Marc Morano, CNSNews.com Thursday, May 20, 2004
The 1970 meeting that John Kerry conducted with North Vietnamese communists violated U.S. law, according to an author and researcher who has studied the issue.
Kerry met with representatives from “both delegations” of the Vietnamese in Paris in 1970, according to Kerry’s own testimony before the Senate Foreign Relations Committee on April 22, 1971. But Kerry’s meetings with the Vietnamese delegations were in direct violation of laws forbidding private citizens from negotiating with foreign powers, according to researcher and author Jerry Corsi, who began studying the anti-war movement in the early 1970s.
According to Corsi, Kerry violated U.S. code 18 U.S.C. 953. “A U.S. citizen cannot go abroad and negotiate with a foreign power,” Corsi told CNSNews.com.

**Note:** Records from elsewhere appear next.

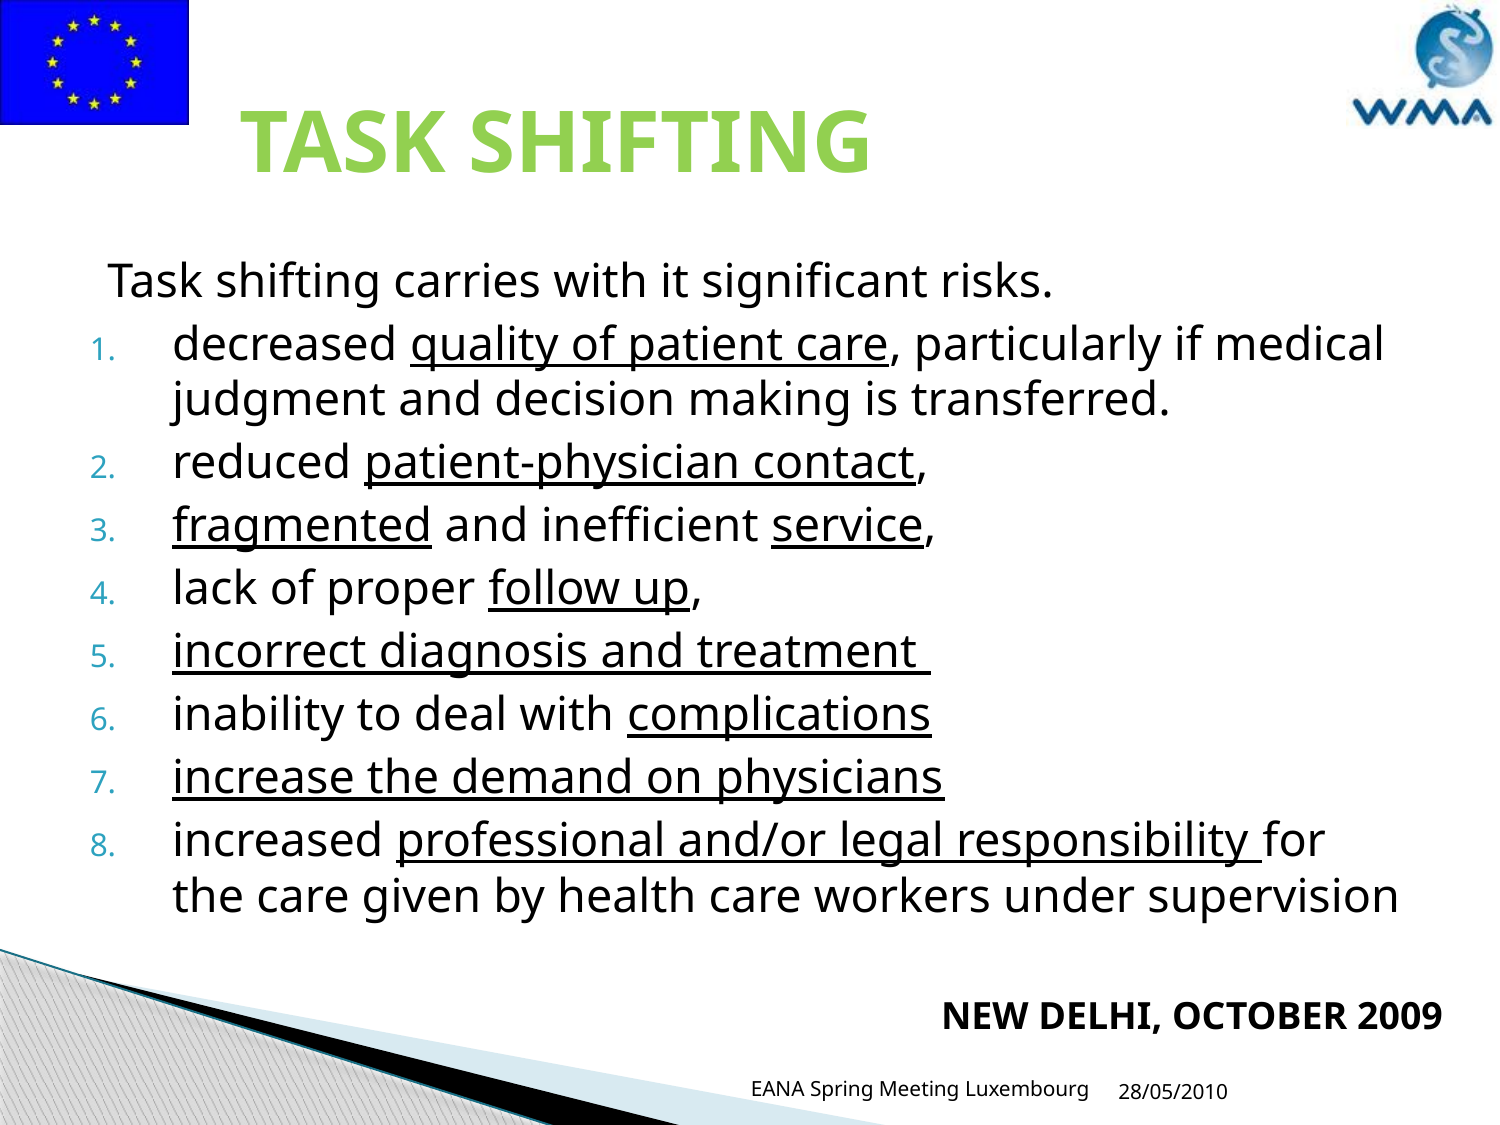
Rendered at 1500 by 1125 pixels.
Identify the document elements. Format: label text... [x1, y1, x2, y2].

picture [1346, 0, 1500, 130]
list Task shifting carries with it significant risks. decreased quality of patient care, particularly if medical judgment and decision making is transferred. reduced patient-physician contact, fragmented and inefficient service, lack of proper follow up, incorrect diagnosis and treatment inability to deal with complications increase the demand on physicians increased professional and/or legal responsibility for the care given by health care workers under supervision [75, 243, 1425, 986]
footer EANA Spring Meeting Luxembourg [718, 1051, 1105, 1112]
title TASK SHIFTING [75, 45, 1425, 233]
picture [0, 0, 190, 126]
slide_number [1105, 1051, 1419, 1112]
text_box NEW DELHI, OCTOBER 2009 [926, 984, 1459, 1045]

Kerry explained to Senate Foreign Relations Committee chairman J. William Fulbright in a question-and-answer session on Capitol Hill a year after his Paris meetings that the war needed to be stopped “immediately and unilaterally.” Then Kerry added: “I have been to Paris. I have talked with both delegations at the peace talks, that is to say the Democratic Republic of Vietnam and the Provisional Revolutionary Government.”

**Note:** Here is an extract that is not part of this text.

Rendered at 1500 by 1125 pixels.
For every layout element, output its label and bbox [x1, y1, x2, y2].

However, both of the delegations to which Kerry referred were communist. Neither included the U.S. allied, South Vietnamese or any members of the U.S. delegation. The Democratic Republic of Vietnam was the government of the North Vietnamese communists, and the Provisional Revolutionary Government (PVR) was an arm of the North Vietnamese government that included the Vietcong.

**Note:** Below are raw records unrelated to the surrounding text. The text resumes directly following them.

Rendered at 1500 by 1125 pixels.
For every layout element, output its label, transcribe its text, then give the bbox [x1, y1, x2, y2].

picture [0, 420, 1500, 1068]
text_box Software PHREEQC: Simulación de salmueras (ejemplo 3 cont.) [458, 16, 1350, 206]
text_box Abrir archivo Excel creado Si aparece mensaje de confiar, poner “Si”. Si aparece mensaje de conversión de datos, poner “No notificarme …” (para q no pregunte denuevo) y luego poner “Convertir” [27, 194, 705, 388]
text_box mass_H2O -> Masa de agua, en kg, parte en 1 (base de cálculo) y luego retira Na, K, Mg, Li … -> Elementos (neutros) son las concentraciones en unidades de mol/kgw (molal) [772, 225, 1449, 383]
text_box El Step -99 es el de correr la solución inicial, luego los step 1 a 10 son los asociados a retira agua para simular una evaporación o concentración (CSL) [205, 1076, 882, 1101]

Kerry did meet face-to-face with the PVR’s negotiator Madam Nguyen Thi Binh, according to his presidential campaign spokesman Michael Meehan. Madam Binh’s peace plan was being proposed by the North Vietnamese communists as a way to bring a quick end to the war.
But Corsi alleged that Kerry’s meeting with Madam Binh and the government of North Vietnam was a direct violation of U.S. law.
“In [Kerry's] first meeting in 1970, meeting with Madam Binh, Kerry was still a naval reservist – not only a U.S. citizen, but a naval reservist – stepping outside the boundaries to meet with one of the principle figures of our enemy in Vietnam, Madam Binh, and the Viet Cong at the same time. [Former Nixon administration aide Henry] Kissinger was trying to negotiate with them formally,” Corsi told CNSNews.com.
Corsi’s recent essay, titled “Kerry and the Paris Peace Talks,” published on wintersoldier.com, details Kerry’s meetings and the possible violations of U.S. law.
Corsi also asserted that by 1971, Kerry might have violated another law by completely adopting the rhetoric and objectives of the North Vietnamese communists.
Definition of Treason
“Article three: Section three [of the U.S. Constitution], which defines treason, says you cannot give support to the enemy in time of war, and here you have Kerry giving a press conference in Washington on July 22, 1971 (a year after his meeting with the communist delegations in Paris) advocating the North Vietnamese peace plan and saying that is what President Nixonought to accept,” Corsi explained.
“If Madam Binh had been there herself at that press conference, she would have said exactly what Kerry said. The only difference is she would not have done it with a Boston accent,” Corsi said.
The 7 Point Plan created by the North Vietnamese communists was nothing more than a “surrender” for the U.S., according to Corsi.
“You don’t advocate that [7 point] plan unless you are on the communist side. It was seen as surrender. [The U.S.] would have had to pay reparations and agree that we essentially lost the war,” Corsi said.
“Kerry was openly advocating that the communist position was correct and that we were wrong. He had become a spokesman for the communist party,” Corsi added.
Kerry’s presidential campaign did not return repeated phone calls seeking comment, but campaign spokesman Michael Meehan told the Boston Globe in March, “Kerry had no role whatsoever in the Paris peace talks or negotiations.
“He did not engage in any negotiations and did not attend any session of the talks,” Meehan added.
‘From Their Point of View’
Kerry “went to Paris on a private trip, where he had one brief meeting with Madam Binh and others. In an effort to find facts, he learned that status of the peace talks from their point of view and about any progress in resolving the conflict, particularly as it related to the fate of the POWs,” Meehan added. Kerry was reportedly on his honeymoon with his first wife, Julia Thorne, when he met with the communist delegations.
But Corsi does not accept the Kerry campaign’s explanation.
“Meehan made it sound like they were just there on a honeymoon and they got a meeting with Madam Bin, but not every American honeymooner got to meet with Madam Binh. Unless you had a political objective and they identified you as somebody as sympathetic, you were not going to get invited to a meeting with Madam Binh,” Corsi said.
“Kerry has skirted with the issue of violating these laws,” Corsi added. Sen. Kerry’s presidential campaign is “trying to fudge on the issue because they don’t want to come clean on it entirely.”